As much as I hate to see them move too much water to early, it has been nice floating in Jan and Feb. 

Parkdale is good to go ice wise.


----------



## lmyers (Jun 10, 2008)

ag3dw said:


> What do the #s look like?



Numbers are clear and have been getting ran pretty regularly for February...


----------



## DoStep (Jun 26, 2012)

Seems like about two straight years now of year-round boatable flows, runnable every month in that time span.


----------



## lmyers (Jun 10, 2008)

Ouch... hopefully the pattern changes soon, snowpack is starting to drop quick...


----------



## carloritschl (May 23, 2015)

Anyone want to float/fish the Ark on Saturday? I have never run the Ark on a private trip and would rather do it the first time with someone that has. This is my second season rowing, but I am comfortable on class III stuff. Let me know! I have a 10.5' RMR rigged to fish, or I would be happy to row someone elses.


----------



## Salidaboater (Nov 5, 2013)

Unable to go with you, but floated today and fishing was excellent. If you need any Beta just holler


----------



## Ken Vanatta (May 29, 2004)

Hey Logan, could you post the link for that chart. I've lost it and haven't figured out the site since.
Thanks,
Ken



lmyers said:


> Ouch... hopefully the pattern changes soon, snowpack is starting to drop quick...


----------



## lmyers (Jun 10, 2008)

Ken Vanatta said:


> Hey Logan, could you post the link for that chart.
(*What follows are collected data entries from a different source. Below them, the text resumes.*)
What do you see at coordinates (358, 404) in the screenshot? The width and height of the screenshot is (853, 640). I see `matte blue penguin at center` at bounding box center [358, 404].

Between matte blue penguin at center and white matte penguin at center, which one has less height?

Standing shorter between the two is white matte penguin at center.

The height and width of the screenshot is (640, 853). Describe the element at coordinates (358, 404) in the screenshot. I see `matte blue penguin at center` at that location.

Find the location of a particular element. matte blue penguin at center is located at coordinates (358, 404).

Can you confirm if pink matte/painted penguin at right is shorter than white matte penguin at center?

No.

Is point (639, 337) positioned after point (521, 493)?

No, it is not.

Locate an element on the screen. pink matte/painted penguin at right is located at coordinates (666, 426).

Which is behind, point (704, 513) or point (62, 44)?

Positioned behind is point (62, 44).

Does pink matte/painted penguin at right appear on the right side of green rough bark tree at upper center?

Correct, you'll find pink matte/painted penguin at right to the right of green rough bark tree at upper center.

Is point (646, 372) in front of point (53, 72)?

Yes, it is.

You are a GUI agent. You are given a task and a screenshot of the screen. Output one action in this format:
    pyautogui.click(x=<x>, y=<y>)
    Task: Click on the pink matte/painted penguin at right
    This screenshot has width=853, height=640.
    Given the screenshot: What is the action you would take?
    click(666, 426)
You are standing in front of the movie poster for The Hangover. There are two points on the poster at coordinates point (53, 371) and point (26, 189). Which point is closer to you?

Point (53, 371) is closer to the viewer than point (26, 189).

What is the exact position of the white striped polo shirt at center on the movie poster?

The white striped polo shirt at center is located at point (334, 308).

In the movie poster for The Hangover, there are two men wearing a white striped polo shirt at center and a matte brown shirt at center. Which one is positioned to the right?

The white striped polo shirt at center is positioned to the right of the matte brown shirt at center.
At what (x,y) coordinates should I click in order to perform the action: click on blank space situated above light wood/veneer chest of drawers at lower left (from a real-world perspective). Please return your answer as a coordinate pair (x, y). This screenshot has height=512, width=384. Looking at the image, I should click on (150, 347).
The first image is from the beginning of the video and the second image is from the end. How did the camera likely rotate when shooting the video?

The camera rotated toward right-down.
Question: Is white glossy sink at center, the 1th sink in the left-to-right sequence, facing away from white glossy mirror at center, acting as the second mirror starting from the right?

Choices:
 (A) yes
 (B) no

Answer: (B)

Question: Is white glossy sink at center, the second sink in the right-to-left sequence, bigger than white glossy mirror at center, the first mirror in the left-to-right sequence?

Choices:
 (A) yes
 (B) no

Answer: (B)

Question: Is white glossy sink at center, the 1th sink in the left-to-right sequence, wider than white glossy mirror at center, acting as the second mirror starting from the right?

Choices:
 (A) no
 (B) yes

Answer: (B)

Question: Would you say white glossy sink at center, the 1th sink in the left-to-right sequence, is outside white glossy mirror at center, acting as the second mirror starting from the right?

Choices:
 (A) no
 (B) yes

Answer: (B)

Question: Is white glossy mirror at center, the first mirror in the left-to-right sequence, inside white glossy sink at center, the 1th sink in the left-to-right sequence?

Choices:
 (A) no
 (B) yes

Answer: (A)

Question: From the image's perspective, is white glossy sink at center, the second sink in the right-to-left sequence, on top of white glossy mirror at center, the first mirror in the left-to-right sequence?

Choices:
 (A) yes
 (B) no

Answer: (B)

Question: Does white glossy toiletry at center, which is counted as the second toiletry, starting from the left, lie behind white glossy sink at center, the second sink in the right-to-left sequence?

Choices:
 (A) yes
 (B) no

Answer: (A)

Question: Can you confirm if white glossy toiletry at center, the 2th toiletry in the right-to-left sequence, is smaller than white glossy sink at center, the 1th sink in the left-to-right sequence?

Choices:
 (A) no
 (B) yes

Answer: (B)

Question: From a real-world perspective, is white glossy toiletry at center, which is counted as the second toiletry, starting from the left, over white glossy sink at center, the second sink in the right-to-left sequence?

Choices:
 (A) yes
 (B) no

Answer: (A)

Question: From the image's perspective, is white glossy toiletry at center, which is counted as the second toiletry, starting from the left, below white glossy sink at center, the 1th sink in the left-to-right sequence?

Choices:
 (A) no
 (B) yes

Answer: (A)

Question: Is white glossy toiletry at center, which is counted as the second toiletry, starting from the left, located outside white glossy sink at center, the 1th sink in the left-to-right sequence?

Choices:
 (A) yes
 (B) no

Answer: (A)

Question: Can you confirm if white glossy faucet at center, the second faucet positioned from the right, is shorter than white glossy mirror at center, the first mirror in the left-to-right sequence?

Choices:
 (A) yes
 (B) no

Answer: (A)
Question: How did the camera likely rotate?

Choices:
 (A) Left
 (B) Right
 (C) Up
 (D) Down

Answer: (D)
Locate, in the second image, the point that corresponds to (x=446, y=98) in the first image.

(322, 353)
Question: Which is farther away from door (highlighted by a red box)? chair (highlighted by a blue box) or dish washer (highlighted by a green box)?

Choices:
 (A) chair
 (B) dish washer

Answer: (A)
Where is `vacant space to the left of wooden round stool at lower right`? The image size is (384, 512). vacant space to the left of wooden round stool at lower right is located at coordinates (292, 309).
I've lost it and haven't figured out the site since.
> Thanks,
> Ken


You bet Ken:

Colorado SNOTEL Watershed Time Series Snowpack Graphs | NRCS Colorado


for reference, I lost the link this season too, but found it via Google search with the key words "Upper Arkansas Basin snotel swe graph".


----------



## Ken Vanatta (May 29, 2004)

Thanks.



lmyers said:


> You bet Ken:
> 
> Colorado SNOTEL Watershed Time Series Snowpack Graphs | NRCS Colorado
> 
> ...


----------